There are many approaches to computing sample size. In public policy evaluation, for example, one is usually tented to check if there is statistical evidence on the impact of a intervention over a population of interest. This vignette is devoted to explain the issues that you commonly find when computing sample sizes.
Note the definition of power is related to testing an hypothesis testing process. For example, if you are interested in testing if a difference of proportions is statistically significant, then your null hypothesis may look as following:
\[\begin{equation*} H_o: P_1-P_2=0 \ \ \ \ \ vs. \ \ \ \ \ H_a: P_1 -P_2 =D > 0 \end{equation*}\]
Where \(D\), known as the null effect, is any value greater than zero. You must notice that this kind of test induces the following power function, defined as the probability of rejecting the null hypothesis. Second, you note that we should estimate \(P_1\) and \(P_2\) by using unbiased sampling estimators (e.g. Horvitz-Thompson, Hansen-Hurwitz, Calibration estimators, etc.), say \(\hat{P}_1\) and \(\hat{P}_2\), respectively. Third, in general, in the complex sample set-up, we can define the variance of \(\hat{P}_1 - \hat{P}_2\) as
\[Var(\hat{P}_1 - \hat{P}_2) = \frac{DEFF}{n}\left(1-\frac{n}{N}\right)(P_1Q_1+P_2Q_2)\]
Where \(DEFF\) is defined to be the design effect that collects the inflation of variance due to complex sampling design. Usually the power function is noted as \(\beta_D\):
\[\begin{align*} \beta_D &\leq Pr\left(\dfrac{\hat{P}_1-\hat{P}_2}{\sqrt{\frac{DEFF}{n}\left(1-\frac{n}{N}\right)(P_1Q_1+P_2Q_2)}} > Z_{1-\alpha} \left | \right. P_1 -P_2 =D \right)\\ &= 1-\Phi\left(Z_{1-\alpha} - \dfrac{D}{\sqrt{\frac{DEFF}{n}\left(1-\frac{n}{N}\right)(P_1Q_1+P_2Q_2)}} \right) \end{align*} \]

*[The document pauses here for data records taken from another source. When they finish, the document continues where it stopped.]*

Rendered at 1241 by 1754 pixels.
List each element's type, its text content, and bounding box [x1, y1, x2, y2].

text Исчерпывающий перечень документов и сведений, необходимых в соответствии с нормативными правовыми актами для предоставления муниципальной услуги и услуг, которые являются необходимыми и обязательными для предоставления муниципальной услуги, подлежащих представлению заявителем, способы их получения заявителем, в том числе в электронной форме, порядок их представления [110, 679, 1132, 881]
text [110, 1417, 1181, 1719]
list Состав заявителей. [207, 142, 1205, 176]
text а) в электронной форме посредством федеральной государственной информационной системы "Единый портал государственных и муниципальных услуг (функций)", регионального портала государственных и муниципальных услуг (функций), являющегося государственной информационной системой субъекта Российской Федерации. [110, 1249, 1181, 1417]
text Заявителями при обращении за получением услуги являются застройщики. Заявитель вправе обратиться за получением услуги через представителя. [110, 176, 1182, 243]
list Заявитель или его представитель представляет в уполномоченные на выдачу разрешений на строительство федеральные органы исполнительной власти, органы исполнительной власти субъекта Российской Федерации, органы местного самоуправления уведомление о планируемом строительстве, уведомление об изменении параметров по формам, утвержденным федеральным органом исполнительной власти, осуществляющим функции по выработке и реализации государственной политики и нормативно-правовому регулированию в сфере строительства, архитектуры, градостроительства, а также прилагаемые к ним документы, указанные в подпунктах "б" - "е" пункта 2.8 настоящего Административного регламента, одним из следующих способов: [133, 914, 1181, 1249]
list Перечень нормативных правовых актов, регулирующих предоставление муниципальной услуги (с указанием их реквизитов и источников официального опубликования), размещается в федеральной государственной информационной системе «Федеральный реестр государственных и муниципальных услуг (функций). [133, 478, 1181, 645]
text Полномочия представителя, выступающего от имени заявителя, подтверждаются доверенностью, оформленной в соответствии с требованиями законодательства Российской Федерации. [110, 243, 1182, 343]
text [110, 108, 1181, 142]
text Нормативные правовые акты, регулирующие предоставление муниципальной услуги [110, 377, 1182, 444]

After some algebra, we find that the minimum sample size to detect a null effect \(D\), is
\[\begin{align} n \geq \dfrac{DEFF(P_1Q_1+P_2Q_2)}{\dfrac{D^2}{(Z_{1-\alpha}+Z_{\beta_D})^2}+\dfrac{DEFF(P_1Q_1+P_2Q_2)}{N}} \end{align}\]
###Some comments
##The ss4dpH
function
The ss4dpH
function may be used to plot a graphic that gives an idea of how the definition of \(D\) affects the sample size. For example, suppose that we draw a sample according to a complex design, such that \(DEFF=2\), for a finite population of \(N = 1000\) units. This way, if we define the null effect to be \(D=3\%\), then we should have to draw a sample of size \(n>\) 873 for the probability of rejecting the null hypothesis to be 80% (default of the power), with a confidence of 95% (default of the confidence). Notice that as null effect increases, sample size decreases.
## [1] 873
##The b4dp
function
The b4dp
function may be used to plot a figure that gives an idea of how the definition of the sample size \(n\) affects the power of the test. For example, suppose that we draw a sample according to a complex design, such that \(DEFF=2\), for a finite population of \(N = 1000\) units, a sample size of \(n>\) 873, a null effect of \(D=3\%\) and a confidence of 95%, then power of the test is \(\beta =\) 80.0228278%. Notice that as the sample size decreases, power also decreases.
## With the parameters of this function: N = 1000 n = 873 P1 = 0.5 P2 = 0.5 D = 0.03 DEFF = 2 conf = 0.95 .
## The estimated power of the test is 80.02283 .
##
## $Power
## [1] 80.02283
You may have been fooled for some people telling you do not need a large sample size. The sample size is an issue that you have to pay a lot of attention. The conclusions of your study could have been misleaded because you draw a sample with no enough size. For example, from last figure, one may conclude that with a sample size close to 600, the power of the test is as low as 30%. That is simple unacceptable in social research.